What I hate most about working remotely is how teams are gradually dehumanized, until your colleagues are just avatars you exchange tasks and work results with, because small talk, and body language are out of the picture.
Have you asked a colleague how they're doing today?
@shiro I agree. It's not a long-term solution. We need offices and human contact. Perhaps we don't need to be in the office 0900-1700 every day but we do need to have a space that's "home" and a space that's "work" and some contact with the people we work with that's not a compressed out-of-sync video and a tinny cheap mic.
Bosses love the idea of remote work forever because they get to push costs - rent, electric, internet - onto staff and save money.

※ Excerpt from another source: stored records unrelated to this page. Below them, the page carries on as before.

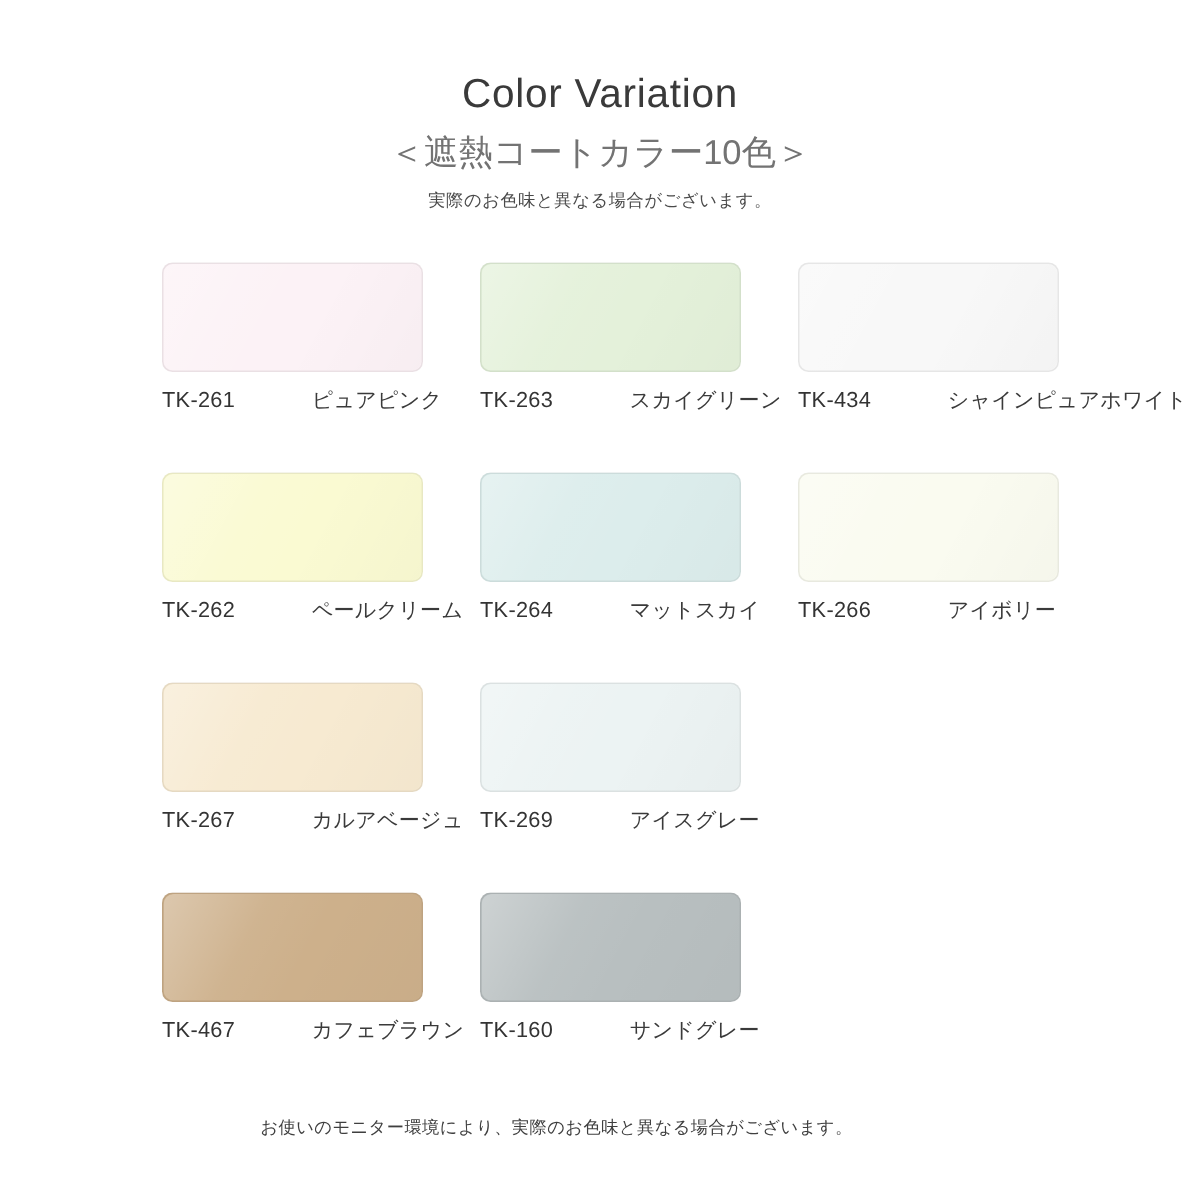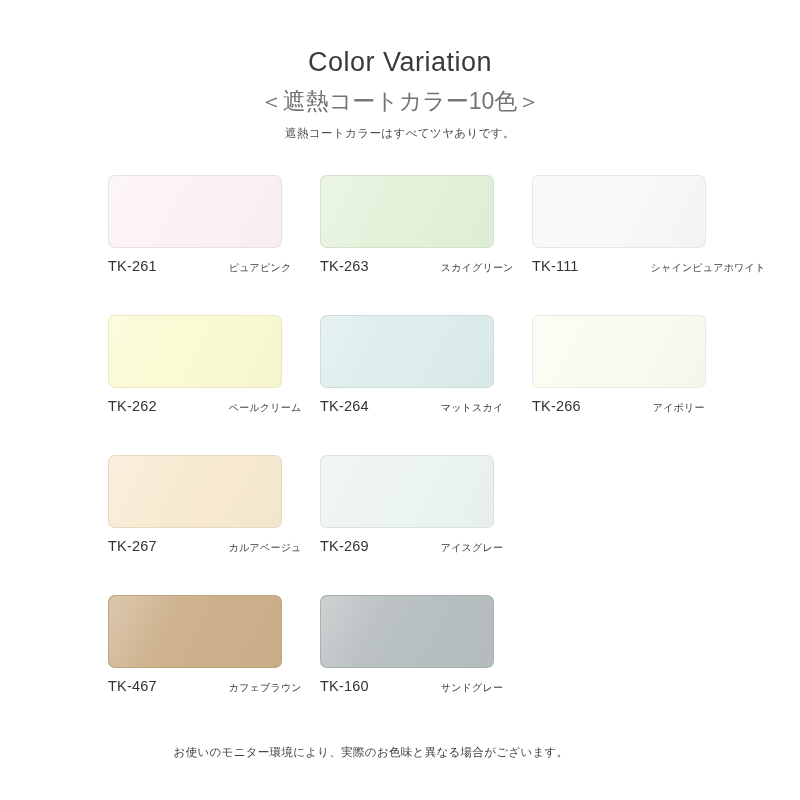--- a/index.html
+++ b/index.html
@@ -138,7 +138,7 @@
   <div class="header">
     <div class="title-main">Color Variation</div>
     <div class="title-sub">＜遮熱コートカラー10色＞</div>
-    <div class="title-note">遮熱コートカラーはすべてツヤありです。</div>
+    <div class="title-note">実際のお色味と異なる場合がございます。</div>
   </div>
 
   <div class="grid">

@ak I’ve had a job before where the boss always considered getting an office the least important thing. Before I got hired, I had to commit I’d regularly go to the office they’d have “in the next months”. I spent more than a year working from my 1 room flat, on my dinner table next to my bed, because they also didn’t pay me enough to be able to afford a decent coworking space membership. Never again.
@shiro I'm a student and our university has gone remote. Some people take to it like a duck to water because they have quiet space to work undisturbed. Others live in tiny houses, or have young kids, or crap housemates and can't work effectively.
It's taking the leveller of the university environment - which is the same for everyone - and making your academic performance dependent on your financial and social status. It's also often very gendered - women get more work interruptions than men.
@shiro we have a coffee meeting without agenda and twice a week, it's not the same but it works ok. The upside is that the 3 remote-workers are now less included. But it's a bigger meeting that typical coffee breaks with 2-3 ppl, what also makes smalltalk harder.
@shiro also I've obviously forgotten how to words. Might be the headache.